CIC asks L-G Jung to disclose 2014 report on Delhi assembly dissolution

  • PTI, New Delhi
  • Updated: May 26, 2016 01:08 IST
Combination picture of Delhi chief minister Arvind Kejriwal and Lt Governor Najeeb Jung . The CIC has asked the L-G and Centre to reveal the report which was the basis of dissolving Delhi assembly in 2014. (HT Photo )

The Central Information Commission (CIC) on Wednesday directed the Lt Governor of Delhi and Union home ministry to disclose the report on the basis of which Delhi assembly was dissolved in November 2014, saying the Lt Governor does not enjoy immunity from disclosing such reports.

Information Commissioner Sridhar Acharyulu said the office of Lt Governor cannot claim immunity given under Article 163(3) which says that “the question whether any, and if so what, advice was tendered by Ministers to the Governor shall not be inquired into in any court”.

“The Commission agrees with the contention of appellant that Article 163(3) of the Constitution does not apply to Union Territory of Delhi, which could be invoked only in case of a full­fledged and not to the UT with assembly like Delhi,” the information commissioner said.

Acharyulu said there is no mention of any provision like protecting the advice given to L-G as available under Article 74(2) (regarding President) and Article 163(3) (regarding Governors). “Moreover, Article 163(3) applies specifically to the ‘advice of a Council of Ministers to the Governor’. The information sought here is a report sent by the UT Administrator to Union Government or President.

“Article 163 has nothing to with this communication. Even in those cases where Article 163(3) applies, there is no immunity from disclosure. There is no bar against citizen from having a copy of the advice/report of LG to Union government,” the information commissioner said.

He directed the office of L-G and the home ministry to provide certified copies of report along with all other papers sent by L-G to the Union government, within 30 days from the date of receipt of this order.

In November 2014, Lt Governor Najeeb Jung had recommended to the President dissolution of the Delhi Assembly as major players BJP, AAP and Congress had expressed “inability” to form government and preferred holding of polls.

Jung’s report paved the way for holding of fresh polls in the capital which was under President’s Rule from February, 2014 when the AAP government quit after 49 days of rule.

Jung in his report to President Pranab Mukherjee had reportedly mentioned that all three main political parties BJP, AAP and Congress expressed inability to form government and conveyed that they were ready to face fresh election.

Rajnandgaon-based Aditya Jain had filed an RTI act seeking certified copies of the request/recommendation to dissolve the Delhi Legislative Assembly sent by Lt Governor to the Union Government or the President and certified copy of all the documents/records, based on which decision to dissolve the Delhi Legislative Assembly was taken.

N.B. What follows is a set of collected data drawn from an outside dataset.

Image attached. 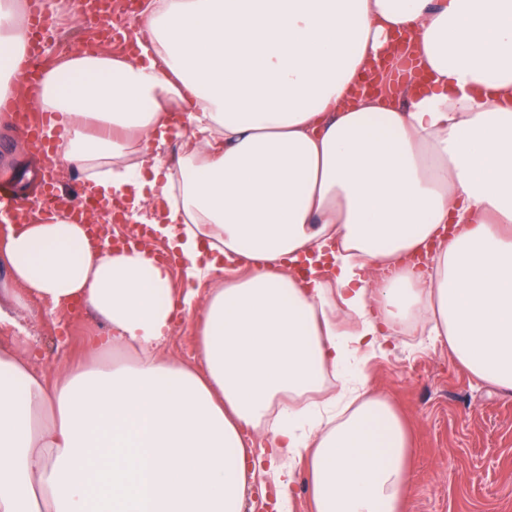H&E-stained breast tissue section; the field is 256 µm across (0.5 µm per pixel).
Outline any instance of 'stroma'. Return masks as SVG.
<instances>
[{"instance_id": "1", "label": "stroma", "mask_w": 512, "mask_h": 512, "mask_svg": "<svg viewBox=\"0 0 512 512\" xmlns=\"http://www.w3.org/2000/svg\"><path fill=\"white\" fill-rule=\"evenodd\" d=\"M43 68L77 46L97 53L123 52L138 34L136 18L112 40L97 37L96 23L77 24L52 14ZM197 312L183 313L165 352L187 364L199 357ZM21 323L38 349L35 368L48 381L81 361L90 342L107 329L84 309L49 313L32 304ZM366 373L376 393L390 399L412 438L407 512H512V393L475 381L446 346L432 337H388Z\"/></svg>"}]
</instances>
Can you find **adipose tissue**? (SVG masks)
Returning a JSON list of instances; mask_svg holds the SVG:
<instances>
[{
  "label": "adipose tissue",
  "mask_w": 512,
  "mask_h": 512,
  "mask_svg": "<svg viewBox=\"0 0 512 512\" xmlns=\"http://www.w3.org/2000/svg\"><path fill=\"white\" fill-rule=\"evenodd\" d=\"M137 20L133 54L68 51L36 104L57 166L187 284L63 212L7 226L17 310L81 304L108 334L51 383L0 312V512H242L247 429L278 512L298 459L315 512H406L408 433L366 352L424 321L512 392V0H142ZM404 33L428 81L361 93ZM29 38L0 0L5 122ZM195 308L191 366L164 346Z\"/></svg>",
  "instance_id": "1"
}]
</instances>
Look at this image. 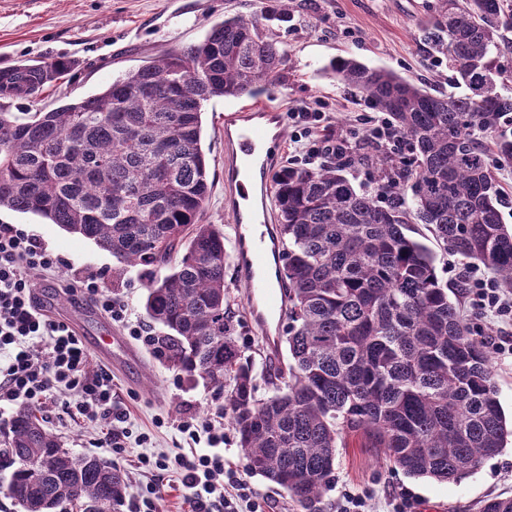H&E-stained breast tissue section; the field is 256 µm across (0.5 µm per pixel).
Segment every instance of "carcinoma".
Wrapping results in <instances>:
<instances>
[{
    "instance_id": "carcinoma-1",
    "label": "carcinoma",
    "mask_w": 512,
    "mask_h": 512,
    "mask_svg": "<svg viewBox=\"0 0 512 512\" xmlns=\"http://www.w3.org/2000/svg\"><path fill=\"white\" fill-rule=\"evenodd\" d=\"M264 15H234L205 39L127 73L102 92L22 119L63 80L71 62L0 69V210L30 213L152 279L144 308L168 330V368L224 395V414L252 471L311 512L332 481L337 449L362 436L414 478L458 482L512 440L490 358L441 284L434 252L411 235L424 224L437 245L512 291V225L487 147L512 163V139L494 136L512 97L490 56L512 25L504 0H436L424 27L435 57L465 91L432 95L392 70L349 57L326 71L356 101L388 115L418 152L395 170L380 155L376 198L354 187L346 164L284 167L275 176L288 357L255 396L254 363L237 340L225 286L224 233L202 223L210 194L202 148L204 102L252 96L280 76L286 50ZM46 459L42 469L25 463ZM6 494L23 512H121L120 467L63 448L29 407L0 448ZM481 512H512L492 497Z\"/></svg>"
}]
</instances>
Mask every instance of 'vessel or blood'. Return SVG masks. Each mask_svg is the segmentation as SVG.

The Central Public Information Officer rejected the application citing section 8(1)(c) of the RTI Act which exempts from the disclosure the information which would cause a breach of privilege of Parliament or the State Legislature.

“The privilege mentioned in Section 8(1)(c) is Parliamentary privilege, and if the information sought might cause breach of Privilege of parliament or assembly, that alone could not be given.

However, the information commissioner overruled the central public information officer’s contention, saying there is no way that public authority can say that report given by the Lt Governor to Union Government would cause any breach of Parliament or State Assembly. “There is not even iota of justification given by public authority about possibility of such ‘breach’ of privilege,” Acharyulu added.

He said Section 8(1)(i) or RTI Act says the Executive has to disclose the decision, the reasons thereof and the material on the basis of which the decision was taken, after the decision has been taken, the matter is complete, or over.

“The advice of the LG to the Union Government was already acted upon when the Delhi Legislative Assembly was dissolved, fresh elections were held and a new Cabinet was installed. Thus, the matter is complete and over. The Executive should publish this information voluntarily as per S 8(1)(i) proviso. At this stage, there should not be any problem in disclosing the report sought,” he said.

After citing number of Supreme Court and High Court judgements including Uttarakhand High Court decision in Harish Rawat matter, Acharyulu said Information sought has to be shared, because the immunity under Article 163(3) will not apply to Lt Governor besides such immunity is from probing but not from disclosure.

He also said it should be disclosed because request for information is not probe into advice, it not exempted by any provision of RTI Act, there is no stay operating on disclosure, the information sought is already known, there is need for transparency in decision making process regarding dissolving and elected house in public interest, there is neither executive privilege nor legislative privilege and there is nothing to show that disclosure would case breach of parliamentary privilege.